Tests ohne Bezahlung in der Freizeit
Nach einer BLLV-Umfrage muss ein Großteil der beteiligten Lehrkräfte und Schulpsychologen die Tests zusätzlich zum Unterricht ohne Bezahlung oder Entlastung überwiegend in der Freizeit durchführen. Jede eingesetzte Lehrkraft führt durchschnittlich 59 Tests durch. Pro Tests müssten rund 45 Minuten veranschlagt werden, wobei zwei Drittel des Zeitaufwands auf Bürokratie und Organisation entfielen. Bemängelt wurde zudem, dass die kultusministeriellen Schreiben an die Eltern in einem schwer verständlichen Amtsdeutsch verfasst seien, die selbst viele deutschsprachige Eltern überforderten.

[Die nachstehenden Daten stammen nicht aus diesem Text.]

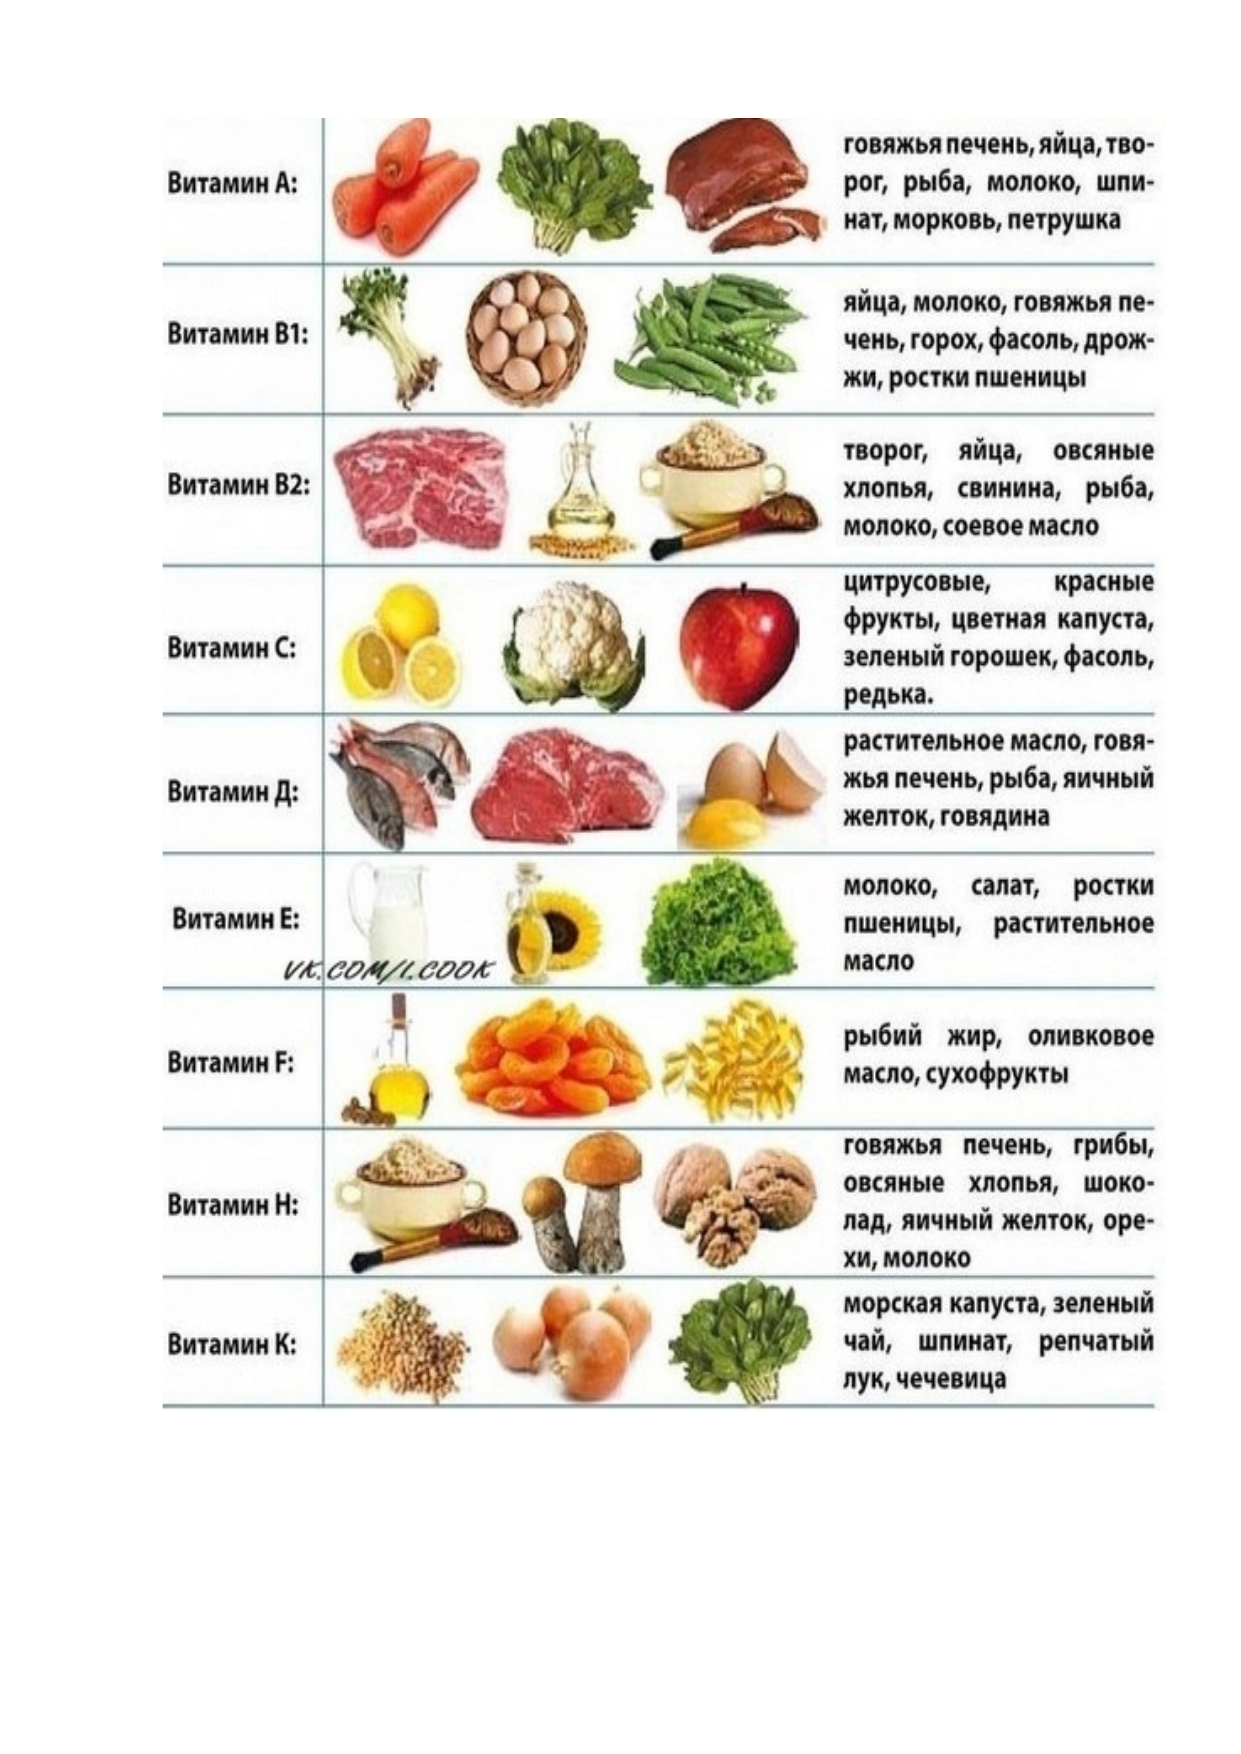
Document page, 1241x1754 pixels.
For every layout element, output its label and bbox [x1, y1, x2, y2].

Als wenig hilfreich bezeichnete Fleischmann, dass die Sprachstandstests nicht in der für die Vierjährigen gewohnten Kita-Umgebung stattfänden, sondern an den Schulen. Viele Kinder kämen mit der Situation in einer fremden Umgebung mit fremden Personen nicht zurecht. Kritisch sei zudem, dass die Sprachförderung für entsprechend bedürftige Kinder nicht gesichert sei. Das Kultusministerium gehe von jährlich rund 40 000 Kindern mit vorschulischem Sprachförderbedarf aus. Um diese Zahl zu bewältigen, fehle es an Kursen und qualifiziertem Personal, klagte Fleischmann. Da nicht alle Kindertagesstätten Sprachkurse anböten oder nicht anbieten dürften, müssten Kinder sogar die Einrichtung wechseln.

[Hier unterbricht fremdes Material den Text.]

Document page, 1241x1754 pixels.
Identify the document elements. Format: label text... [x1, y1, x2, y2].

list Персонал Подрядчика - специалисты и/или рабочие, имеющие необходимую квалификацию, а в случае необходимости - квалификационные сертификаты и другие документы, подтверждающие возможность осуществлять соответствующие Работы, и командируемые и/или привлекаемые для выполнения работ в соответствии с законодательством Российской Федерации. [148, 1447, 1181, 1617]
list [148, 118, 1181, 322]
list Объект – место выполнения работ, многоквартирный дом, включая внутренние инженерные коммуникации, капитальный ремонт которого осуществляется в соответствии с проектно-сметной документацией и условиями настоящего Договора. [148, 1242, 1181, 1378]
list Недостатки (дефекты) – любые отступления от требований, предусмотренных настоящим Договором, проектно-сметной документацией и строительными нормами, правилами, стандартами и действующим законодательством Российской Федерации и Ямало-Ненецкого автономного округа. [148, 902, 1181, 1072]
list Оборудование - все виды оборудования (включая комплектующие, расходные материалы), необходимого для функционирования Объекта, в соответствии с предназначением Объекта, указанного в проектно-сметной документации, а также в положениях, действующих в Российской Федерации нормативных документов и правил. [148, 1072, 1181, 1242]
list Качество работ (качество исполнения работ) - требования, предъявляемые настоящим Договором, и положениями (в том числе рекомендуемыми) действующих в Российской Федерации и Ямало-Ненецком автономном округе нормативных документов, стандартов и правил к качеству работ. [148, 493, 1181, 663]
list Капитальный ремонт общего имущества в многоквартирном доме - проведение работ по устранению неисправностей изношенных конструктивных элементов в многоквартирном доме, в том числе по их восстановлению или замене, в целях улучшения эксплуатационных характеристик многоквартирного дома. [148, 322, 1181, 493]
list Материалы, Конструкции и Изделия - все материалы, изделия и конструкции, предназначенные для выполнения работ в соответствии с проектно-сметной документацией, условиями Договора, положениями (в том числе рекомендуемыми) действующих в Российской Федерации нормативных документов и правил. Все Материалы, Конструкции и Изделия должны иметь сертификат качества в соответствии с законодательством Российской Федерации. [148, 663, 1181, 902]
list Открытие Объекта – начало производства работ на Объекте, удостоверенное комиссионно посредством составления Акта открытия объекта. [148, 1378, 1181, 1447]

GEW: "Nur Chaos" durch Tests
„Wir erwarten von der Staatsregierung, dass sie unsere Kritikpunkte aus der Praxis aufgreift und für den nächsten Durchlauf Änderungen vornimmt“, erklärte Fleischmann. Konkret müssten das Verfahren digitalisiert und die Kommunikation mit den Eltern verbessert werden. Zudem müsse der Testzeitraum anders als heuer von der Phase der Schuleinschreibung entkoppelt werden. Beide Verfahren gleichzeitig seien für die Schulen organisatorisch kaum zu stemmen. Um die Fallzahlen zu reduzieren, sollten nur noch Kinder zum Test vorgeladen werden, die keine Kita besuchen. Der Förderbedarf der Kita-Kinder solle anhand der dort ohnehin gemachten Sprachstandsbeobachtungen festgestellt werden.

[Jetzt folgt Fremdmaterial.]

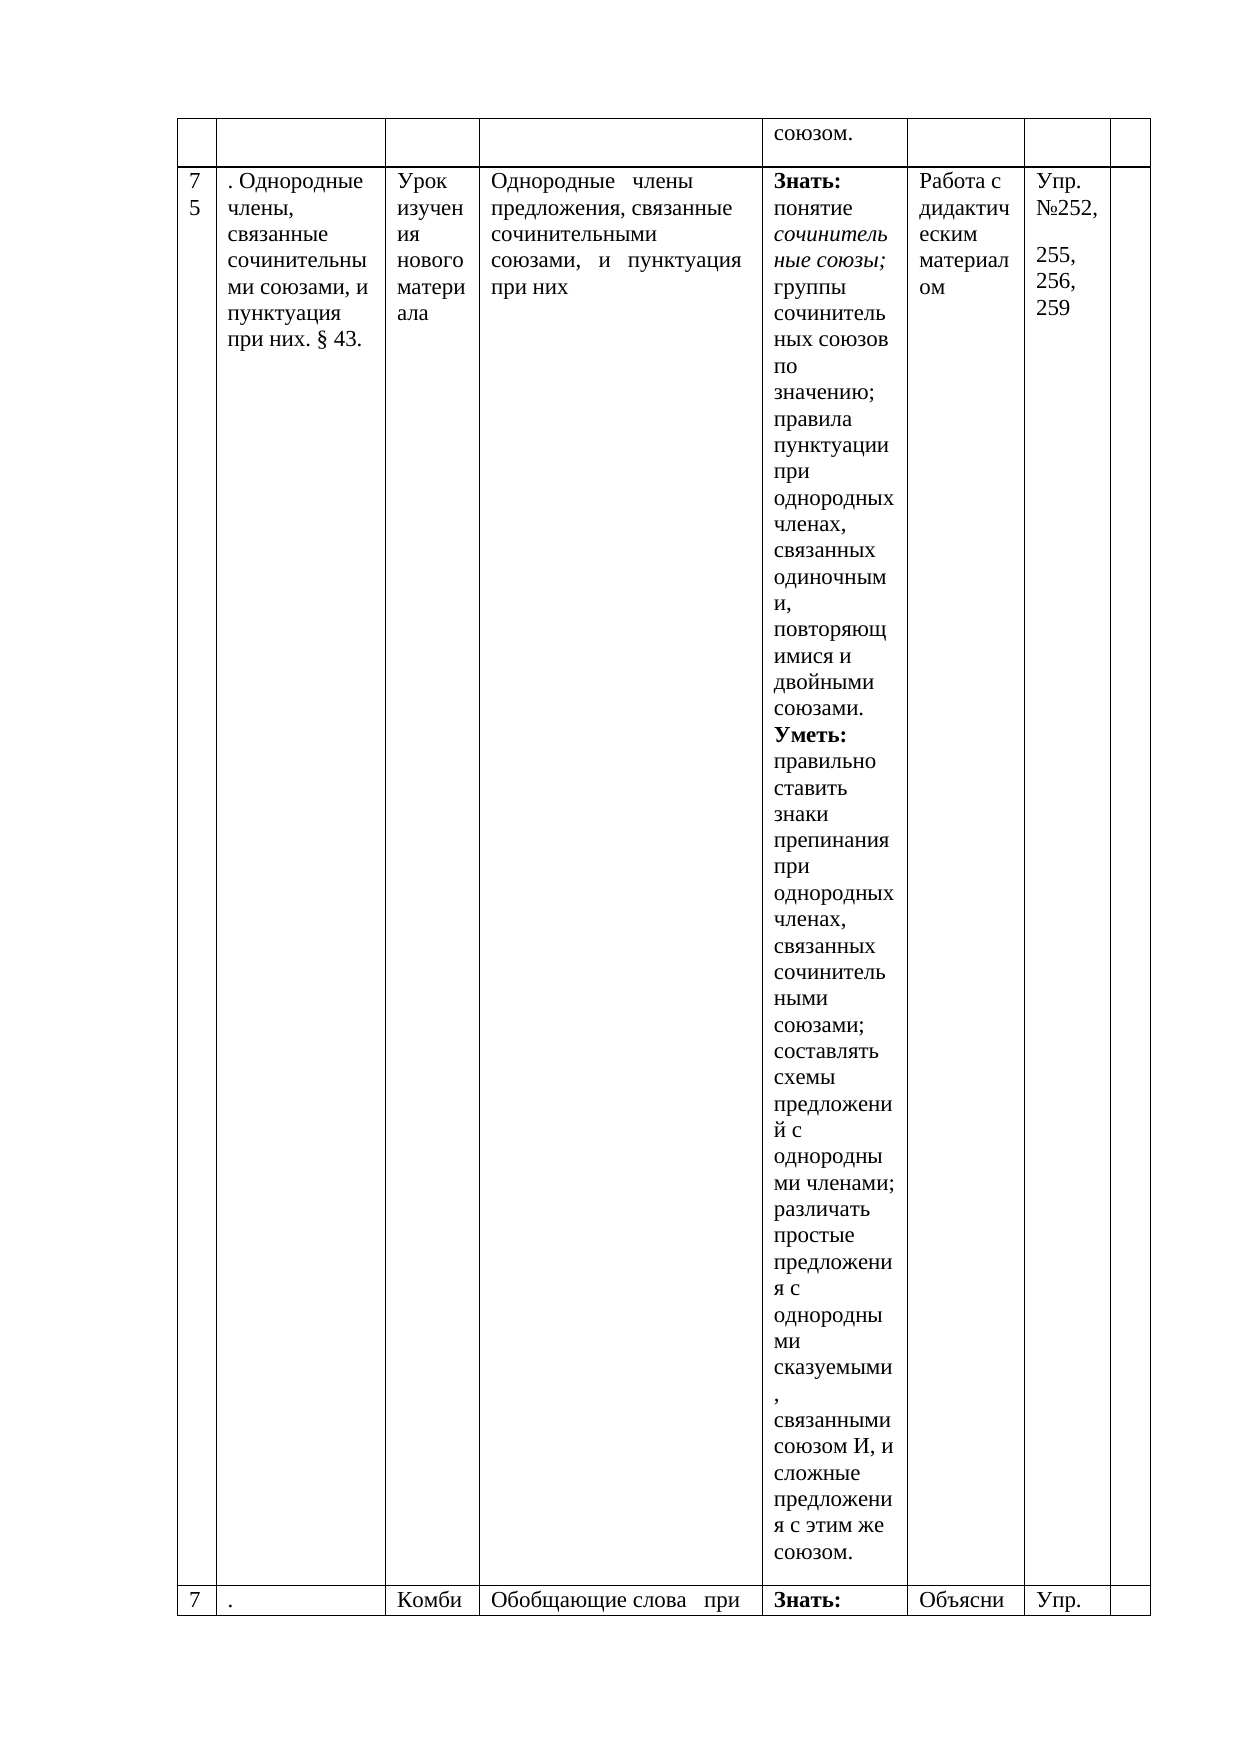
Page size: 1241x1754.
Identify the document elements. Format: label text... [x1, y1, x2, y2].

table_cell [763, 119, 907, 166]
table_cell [386, 119, 479, 166]
table_cell 76 [178, 1586, 216, 1615]
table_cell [480, 1586, 762, 1615]
table_cell Однородные члены предложения, связанные сочинительными союзами, и пунктуация при них [480, 168, 762, 1585]
table_cell Урок изучения нового материала [386, 168, 479, 1585]
table_cell Упр. №272, 274 [1025, 1586, 1110, 1615]
table_cell Работа с дидактическим материалом [908, 168, 1024, 1585]
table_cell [908, 1586, 1024, 1615]
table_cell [217, 119, 385, 166]
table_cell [386, 1586, 479, 1615]
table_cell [908, 119, 1024, 166]
table_cell [1111, 119, 1150, 166]
table_cell [1111, 1586, 1150, 1615]
table_cell Знать: понятие сочинительные союзы; группы сочинительных союзов по значению; правила пунктуации при однородных членах, связанных одиночными, повторяющимися и двойными союзами. Уметь: правильно ставить знаки препинания при однородных членах, связанных сочинительными союзами; составлять схемы предложений с однородными членами; различать простые предложения с однородными сказуемыми, связанными союзом И, и сложные предложения с этим же союзом. [763, 168, 907, 1585]
table_cell 75 [178, 168, 216, 1585]
table_cell [1111, 168, 1150, 1585]
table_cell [217, 1586, 385, 1615]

Zu ähnlichen Ergebnissen wie der BLLV kommt die Bildungsgewerkschaft GEW. Die völlig überhastete Einführung der Tests habe „nur Chaos verursacht und zu einer Mehrbelastung aller Beteiligten geführt“, heißt es in einer Stellungnahme. Der betriebene Aufwand stehe in keinem Verhältnis zum praktischen Ertrag, zumal die Durchführung der Vorkurse für förderbedürftige Kinder nicht gesichert sei. Die Grünen-Abgeordnete Julia Post erklärte vor diesem Hintergrund: „Statt mit einem realitätsfernen ‚Kindergarten-Abitur‘ neue Hürden zu schaffen, sollte die Staatsregierung lieber dafür sorgen, dass jedes Kind in Bayern frühzeitig und kontinuierlich Sprachförderung erhält.“ Dafür aber fehle es an ausreichend Kita-Plätzen und entsprechend geschultem Personal.